Elfrid Payton was a lightly-recruited high school guard from just outside New Orleans that had to take an unofficial visit to Louisiana. From there, things just seemed to skyrocket.

He broke out during that 2012-13 season, rarely coming off the court and landing on the all-league first team. He’d make a more-heralded team following the season, getting a spot on Billy Donovan’s U-19 squad that would win gold in the 2013 FIBA World Championship.

NBA: Los Angeles Lakers at Orlando Magic Kim Klement-USA TODAY Sports

Payton’s now in his fourth-year with the Orlando Magic, and Marlin recently saw him play in Houston against the Rockets.

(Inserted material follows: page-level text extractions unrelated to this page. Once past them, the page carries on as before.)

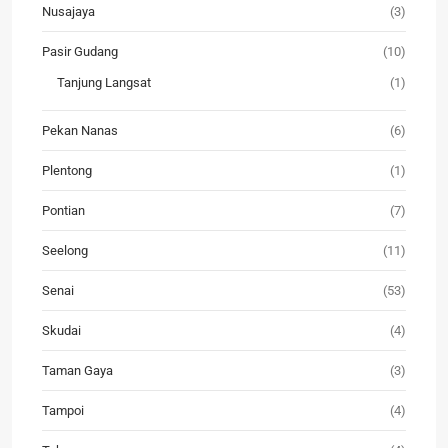
Nusajaya
(3)
Pasir Gudang
(10)
Tanjung Langsat
(1)
Pekan Nanas
(6)
Plentong
(1)
Pontian
(7)
Seelong
(11)
Senai
(53)
Skudai
(4)
Taman Gaya
(3)
Tampoi
(4)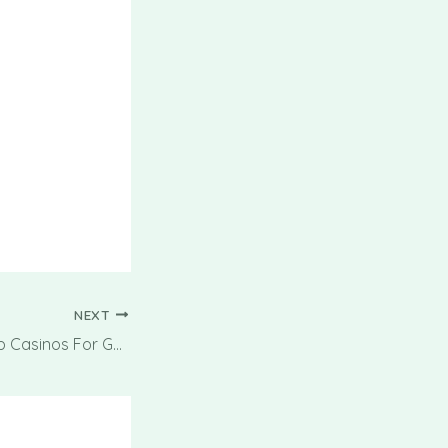
NEXT
Best Non-gamstop Casinos For Gambling And Betting On-line In 2025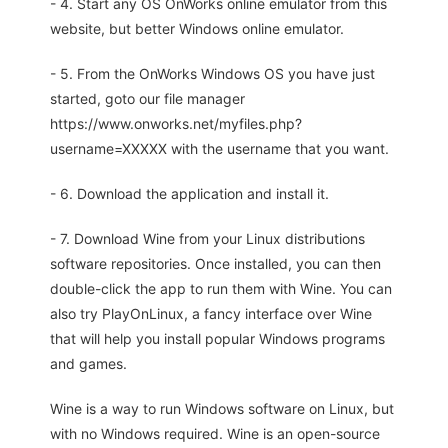
- 4. Start any OS OnWorks online emulator from this
website, but better Windows online emulator.
- 5. From the OnWorks Windows OS you have just
started, goto our file manager
https://www.onworks.net/myfiles.php?
username=XXXXX with the username that you want.
- 6. Download the application and install it.
- 7. Download Wine from your Linux distributions
software repositories. Once installed, you can then
double-click the app to run them with Wine. You can
also try PlayOnLinux, a fancy interface over Wine
that will help you install popular Windows programs
and games.
Wine is a way to run Windows software on Linux, but
with no Windows required. Wine is an open-source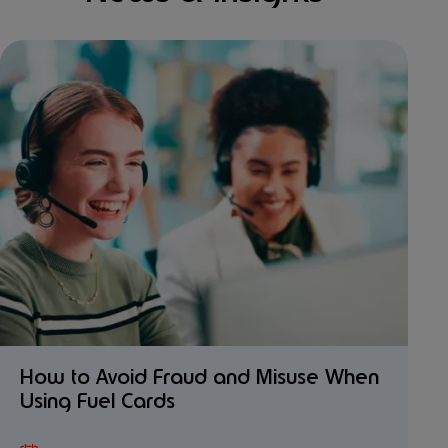
How to Avoid Fraud and Misuse When
Using Fuel Cards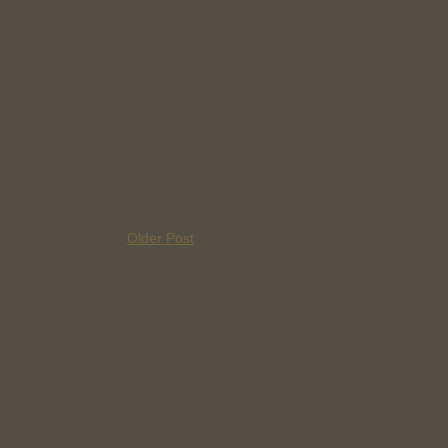
Older Post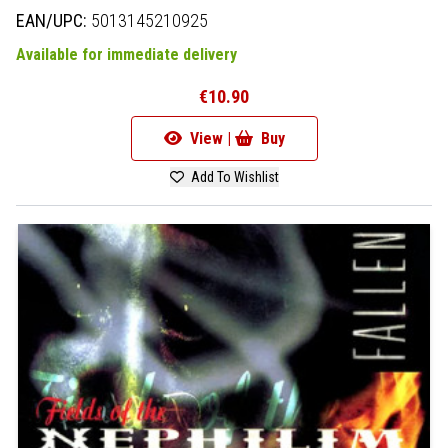
EAN/UPC:
5013145210925
Available for immediate delivery
€10.90
View |
Buy
Add To Wishlist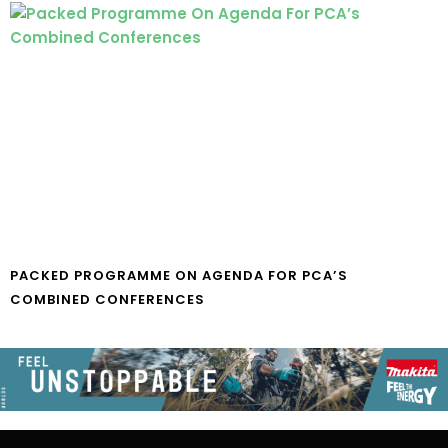
PACKED PROGRAMME ON AGENDA FOR PCA’S
COMBINED CONFERENCES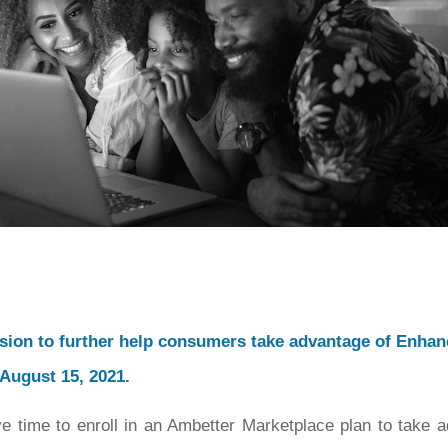
sion to further help consumers take advantage of Enha
 August 15, 2021.
ave time to enroll in an Ambetter Marketplace plan to take 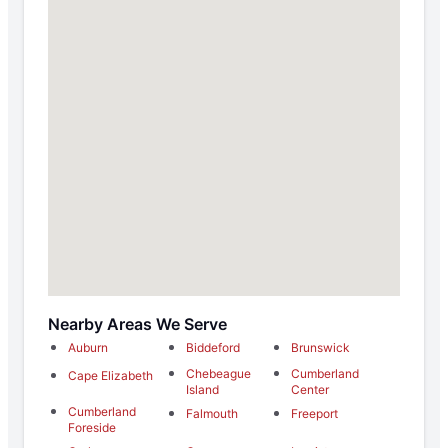
Nearby Areas We Serve
Auburn
Biddeford
Brunswick
Chebeague
Cumberland
Cape Elizabeth
Island
Center
Cumberland
Falmouth
Freeport
Foreside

“All he could talk about was us and how well we’ve been playing,” Marlin said. “He’s a tremendous young man with a bright future, and he’s helped our program by giving us notoriety in recruiting.”

He’s stayed involved with the program, spending time each offseason working out with the Ragin’ Cajuns. It’s an arrangement Marlin wants to keep going, and said that he’s having an NBA three-point line installed on the team’s new practice floor to keep their star coming back.

And while the NBA dream must be on every player’s mind, it’s what he left at Louisiana that the current team is chasing in the present. Payton and Long formed the core of a Ragin’ Cajun team that won 23 games and made the NCAA Tournament in 2013-14, the program’s first since 2005 — and first that hasn’t been vacated since 2000.

Like that team, Louisiana’s only path to the March spotlight is by winning the Sun Belt Tournament. Despite the 20-win surge, the Ragin’ Cajuns didn’t pick up any eye-popping non-conference wins, unlike mid-majors such as New Mexico State, Nevada or Western Kentucky.

That means that second-place Georgia State, a team on its own winning streak (nine games) that Louisiana visits on Thursday night, could stand in the way. As could experienced and dangerous Georgia Southern, or talented but disappointing-to-this-point UT Arlington. Kaspar and Texas State (7-5) make that shortlist as well.

And if that’s where this historic Louisiana run is headed, Beard’s idea may pick up a little more momentum.